5 Questions for Nya Berry, Nevada State High School

By: Andrew Campanella

 

 

Nevada State High School’s dual enrollment program allows students to take real college classes with real college professors.

 

Read: HIGHLIGHTING HAPPINESS: College-ready and confident in Nevada

 

Savanna Buckner: What makes Nevada State High School unique and why did you choose it for two of your own children?  

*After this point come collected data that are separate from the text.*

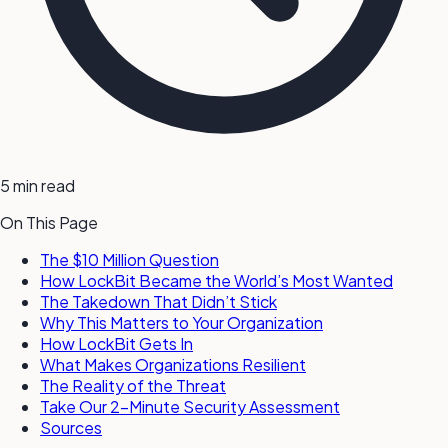
5 min read
On This Page
The $10 Million Question
How LockBit Became the World’s Most Wanted
The Takedown That Didn’t Stick
Why This Matters to Your Organization
How LockBit Gets In
What Makes Organizations Resilient
The Reality of the Threat
Take Our 2-Minute Security Assessment
Sources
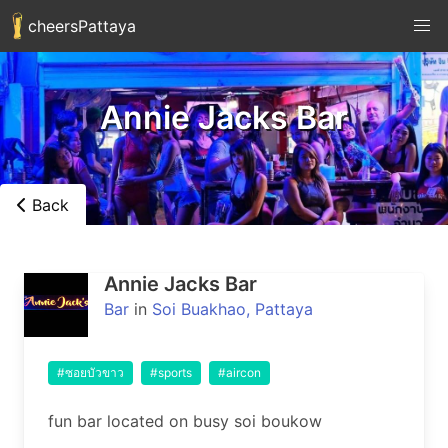
cheersPattaya
Annie Jacks Bar
Back
Annie Jacks Bar
Bar
in
Soi Buakhao, Pattaya
#ซอยบัวขาว
#sports
#aircon
fun bar located on busy soi boukow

Nya M. Berry, executive director at Nevada State High School: We are a real college experience and our students are college-ready. I have three kids and I’ve never subscribed to the idea that all three of them needed the same school environment. I looked for an environment that was going to fit what their needs were. I felt like traditional school environment wasn’t working for [my son], with not just the number of classes he was taking, but also making sure that he was transitioning from high school to college in such a way that he was taking on the responsibility and understood exactly what he was doing. I was looking for an environment that was really going to help him with that transition. Nevada State High School promises that we get kids college ready, and we give them a real college experience. I’ve experienced that wholeheartedly with my son. He did not graduate with an associate’s degree, which some of our students do. But he did take away 27 credit hours and he successfully transferred them to college. More importantly, he had that opportunity to experience some of those pitfalls that first year students make when they’re in college, he had a chance to do those while he was in high school, which was probably the best decision that I could’ve made for him. We weren’t the family that we’re able to shave off two years of school, but we were the family that had kids that graduated successfully and were able to move into a career.

Savanna: What do you look for in hiring teachers at Nevada State High School?

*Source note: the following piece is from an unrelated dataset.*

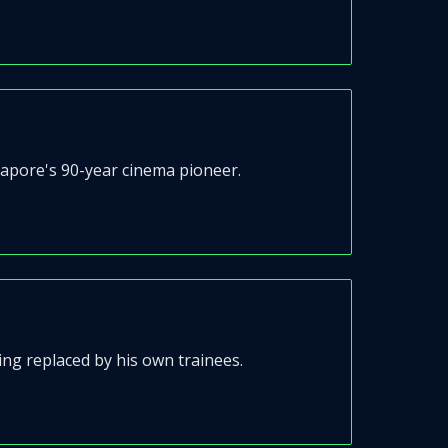
apore's 90-year cinema pioneer.
ng replaced by his own trainees.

Nya: We call them education advising coordinators. We look for a combination of things in terms of the experience: Not quite a counselor, not quite a teacher, able to deliver instruction, but also that ability to develop relationships with students and develop those individualized education plans. You would see that in a special education teacher. We look for teachers of a wide variety. Sometimes it’s second career teachers that are coming into our school system. Some of them have sub-licenses and then transition to a full teaching license because they don’t necessarily have to be subject specific. I would say the biggest thing that I look for in them is being able to grasp the concept behind providing good advising for students. Our kids have a lot of independence in one sense and then in another sense they’re quite dependent because they don’t know what to do with that steady time and the process of actually studying.

Savanna: What extracurricular involvement opportunities are available to students at Nevada State High School?

Nya: Our kids are all required to do 40 hours of community service, so they are all over the community. That volunteer work can look very different because some students that are athletes are able to use their 40 hours for practices and participation in clubs and activities. They actually go back to their zoned school to do those things. In addition to that, our students are required to do 10 social points per semester and those social points are engaging them in social activities that require them to develop relationships. We do everything from skiing to college tours. We just came back from Disney last week. We hike, we do everything across the city from skating to Sky Zone to renting out a whole bowling alley.

Savanna: As a parent who has gone through the process yourself, what is your biggest piece of advice for parents who are searching for a high school?   

Nya: My biggest thing is making sure that parents are listening to their kids. This is not a program for the lighthearted. You have to be motivated. You don’t have to be the smartest kid on the block. But parents have to be willing to be engaged and not look for a way. We really want parents to be partners with us. When I think about parents making a choice, sometimes I think that parents don’t think about that aspect when they’re looking for a school— how much the school wants to engage with me as a parent. We want them to learn how to help their kids through this transition because it’s huge. It’s huge to get all applications in, to make sure they’re taking their ACT tests, all of that has to happen behind the scenes. What they get with us is a whole lot of support in doing it. When I was looking originally, I’d already gone through the process of sending one [child] to college. I really wished that even during that I had the kind of guidance that I got here to help with the process. I think that’s critical when looking at a school. Are we providing you that? How can you engage?

Savanna: How do you celebrate National School Choice Week?

Nya: We celebrate School Choice Week by making sure that there’s awareness. We don’t think our choice is for every student, but we do want to make sure that every student has the option to make the choice. Springtime is really the middle of our recruitment season for our coming school year, so we do a lot on the recruitment side for our school… open houses, flyers, that sort of thing. It’s our way of making sure that we get information out to families.